» **Activity**: Count the lines in the items below that contain the string "caliper", treating uppercase and lowercase as different. Reply with the number alone.
━━━━━━━━━━━━━━━━━━━━━━━━━━━━━━
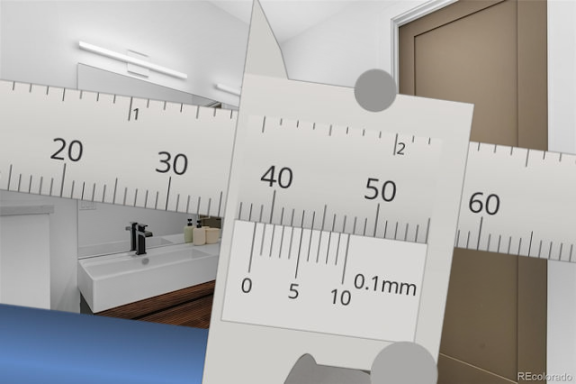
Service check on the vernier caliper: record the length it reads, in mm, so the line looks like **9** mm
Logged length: **38.6** mm
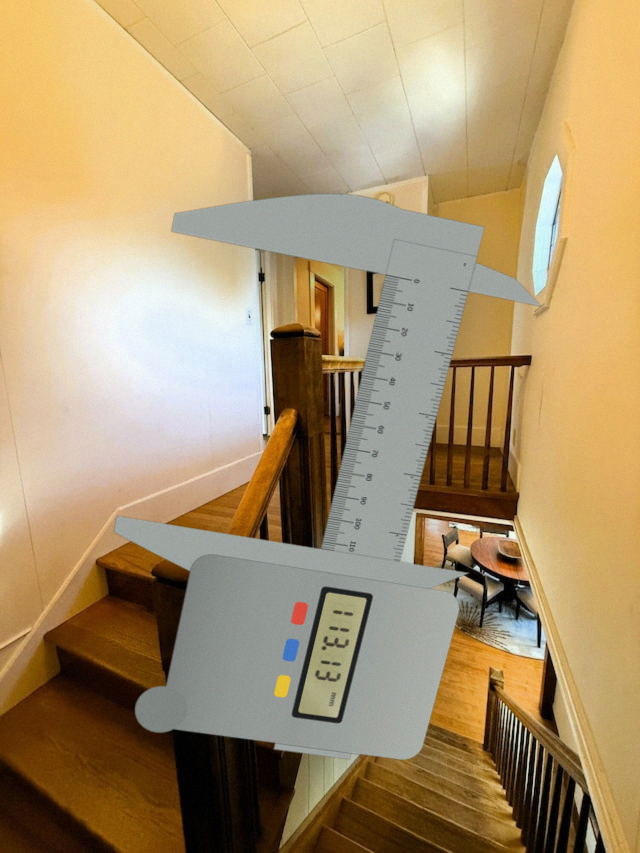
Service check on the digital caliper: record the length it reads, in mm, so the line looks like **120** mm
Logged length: **113.13** mm
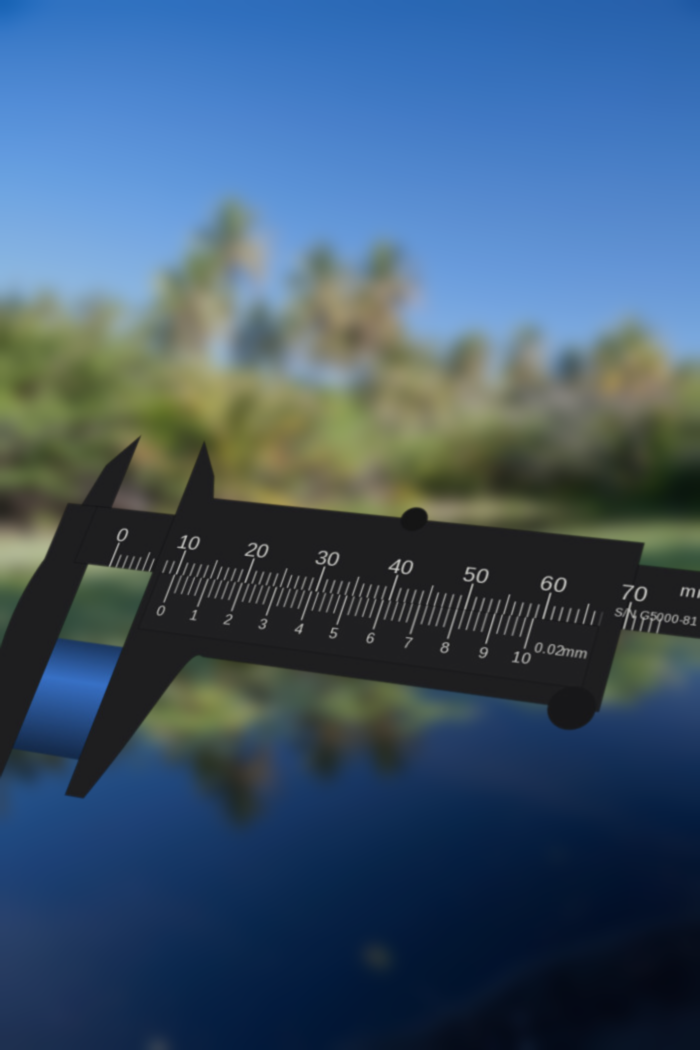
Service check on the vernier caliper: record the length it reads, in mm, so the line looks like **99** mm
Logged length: **9.8** mm
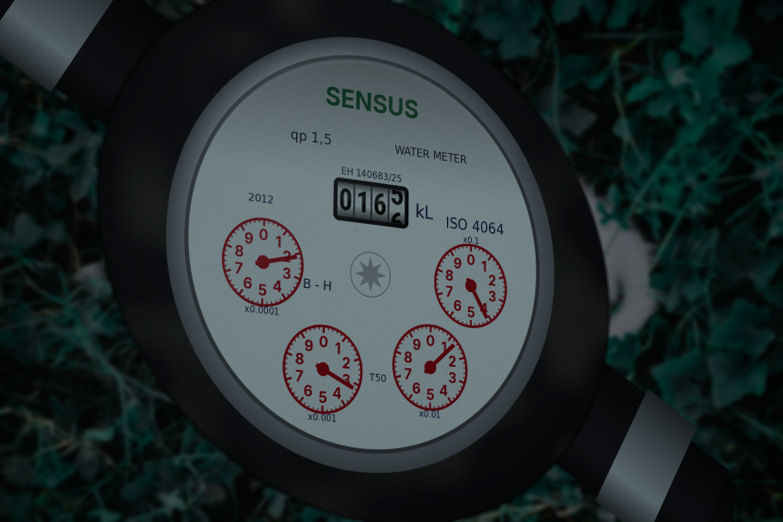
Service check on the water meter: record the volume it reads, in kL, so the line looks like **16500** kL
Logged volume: **165.4132** kL
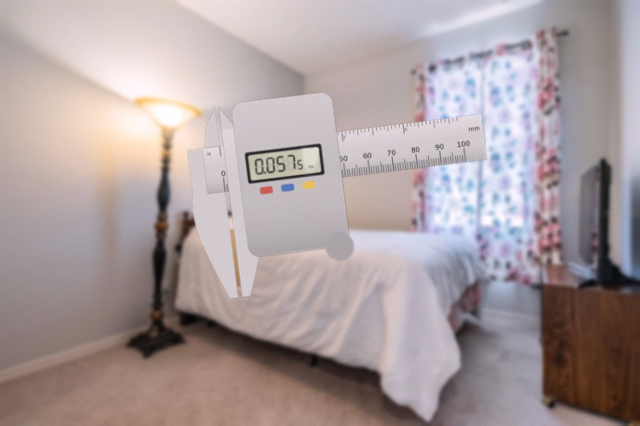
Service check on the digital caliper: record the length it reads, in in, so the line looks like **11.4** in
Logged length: **0.0575** in
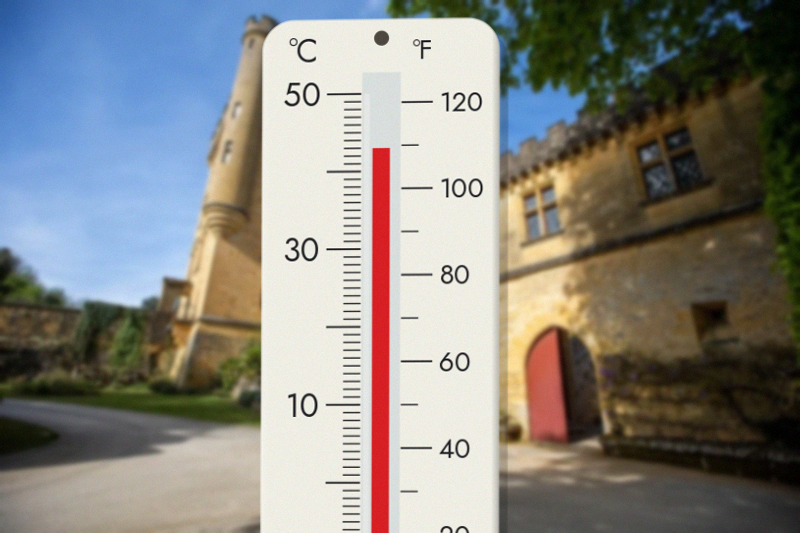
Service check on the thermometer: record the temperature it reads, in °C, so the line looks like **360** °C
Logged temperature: **43** °C
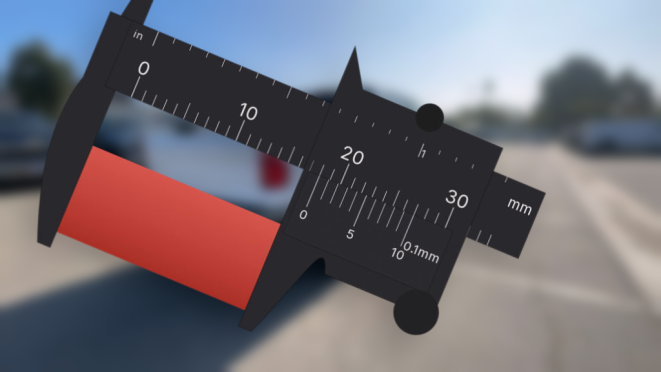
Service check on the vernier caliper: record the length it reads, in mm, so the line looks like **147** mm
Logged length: **18.0** mm
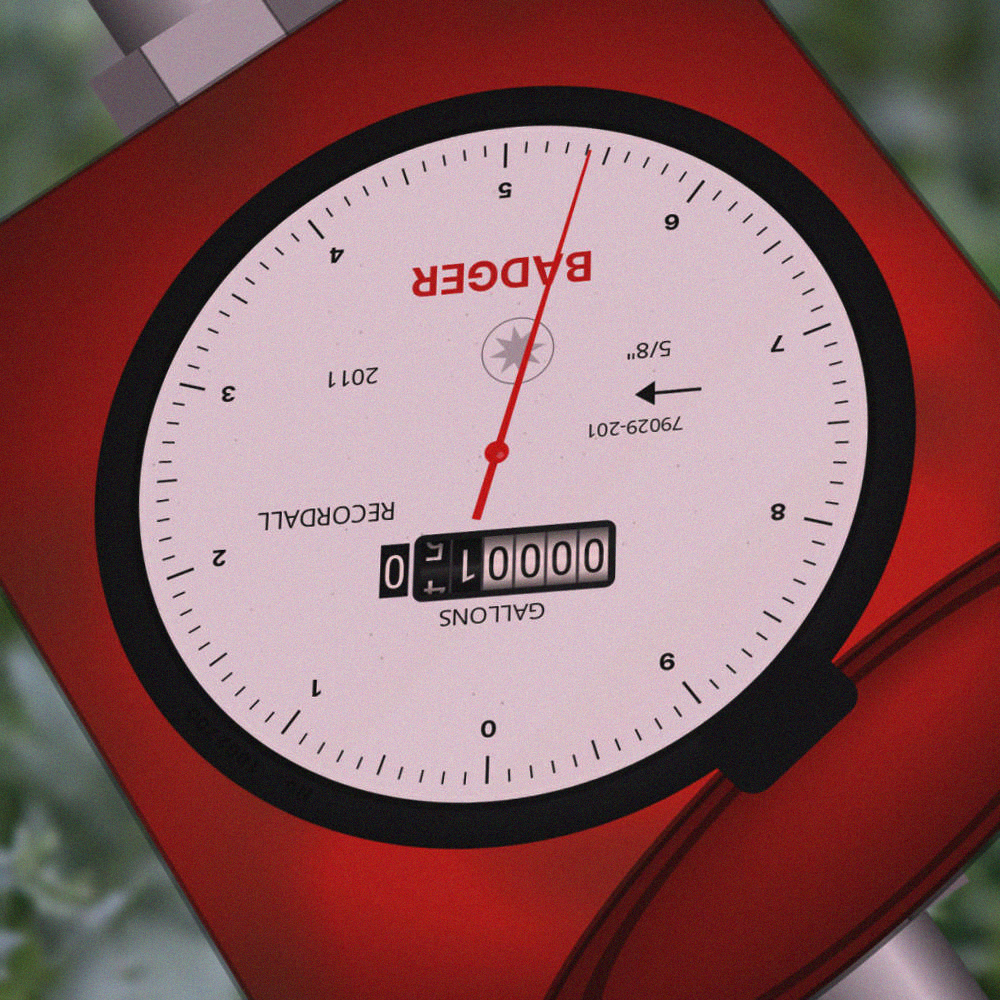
━━━━━━━━━━━━━━━━━━━━━━━━━━━━━━
» **The answer**: 5